Changes QuickBooks makes when you turn on EIR

Past transactions

With EIR turned on, bills do not increase inventory quantities. This means that QuickBooks has to create an item receipt for every bill that included items. This increases the number of transactions in your company file.

Accounts payable balance

If you haven't received a bill for an open item receipt, the amount no longer shows up in Accounts Payable. This is correct because you haven't received the bill yet. QuickBooks only shows the amount in Accounts Payable when you receive the bill. To understand what QuickBooks does with the value of open item receipts, review the accounting behind EIR in this topic.

Small Rounding Error to Average Cost

When QuickBooks creates the new item receipts, it recalculates inventory average cost. These item receipts change the order of inventory transactions within each day. This change in transaction order can sometimes result in minor changes to average cost of an item.

The new process for receiving and paying for items

Without EIR, you can receive and pay for inventory in two ways:

  • A single transaction: You can enter a bill for inventory items that increases your inventory on hand.

  • Two transactions: You enter an item receipt to receive the inventory. Then you enter a bill against the item receipt.

With EIR, you must enter 2 separate transactions:

  • An item receipt to receive items

  • A bill to pay for the items

You can enter these transactions in any order.

Note: This new process only applies to bills.
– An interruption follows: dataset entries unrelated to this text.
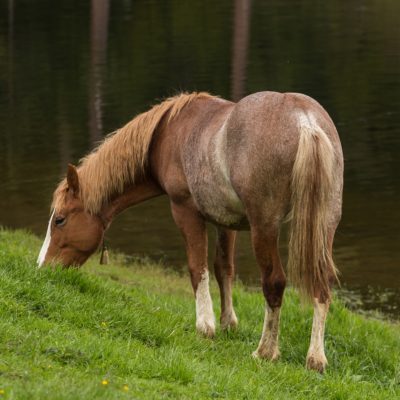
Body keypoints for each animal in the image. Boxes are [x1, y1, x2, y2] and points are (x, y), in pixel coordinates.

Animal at [38, 90, 344, 372]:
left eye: (60, 220)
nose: (42, 268)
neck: (165, 133)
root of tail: (305, 121)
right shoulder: (226, 222)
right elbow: (223, 268)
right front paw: (228, 323)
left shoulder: (185, 211)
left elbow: (197, 269)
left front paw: (205, 326)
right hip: (324, 224)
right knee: (322, 283)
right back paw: (316, 359)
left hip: (264, 227)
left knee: (274, 282)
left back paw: (265, 351)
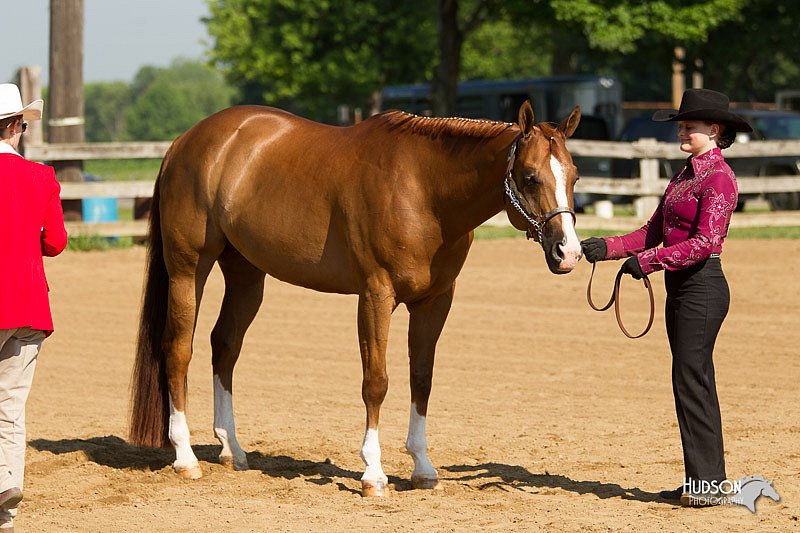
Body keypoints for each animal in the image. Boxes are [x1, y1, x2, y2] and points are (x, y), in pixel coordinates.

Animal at [130, 100, 580, 494]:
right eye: (529, 175)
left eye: (574, 176)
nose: (569, 252)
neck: (423, 189)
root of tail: (185, 141)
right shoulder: (376, 295)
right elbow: (376, 382)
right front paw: (373, 475)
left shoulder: (435, 301)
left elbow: (422, 378)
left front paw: (422, 468)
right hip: (189, 267)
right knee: (178, 349)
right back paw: (185, 457)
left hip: (246, 274)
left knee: (224, 346)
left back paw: (232, 451)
You can still increase inventory quantities and pay for items in 1 step with checks and credit card charges.

Restrictions when using EIR

  1. You can't enter negative items on item receipts or bills.

  2. You can't enter expenses on an item receipt.

  3. If you create a purchase order for noninventory items, you must receive them with an item receipt to close the PO.

  4. You can no longer mark items as billable on item receipts.

The accounting behind EIR

QuickBooks creates a new account (Other Current Liability) called the Inventory Offset account. QuickBooks creates the following journal entry when you enter an item receipt:

Item receipt Debit Inventory Asset account  
  Credit   Inventory Offset account

QuickBooks creates the following journal entries when you enter a bill:

Bill Debit Inventory Offset account  
  Credit   Accounts Payable

Note: If you enter items directly on a check or credit card charge, QuickBooks does the same accounting as before: It debits Inventory Asset and credits the bank or credit card account.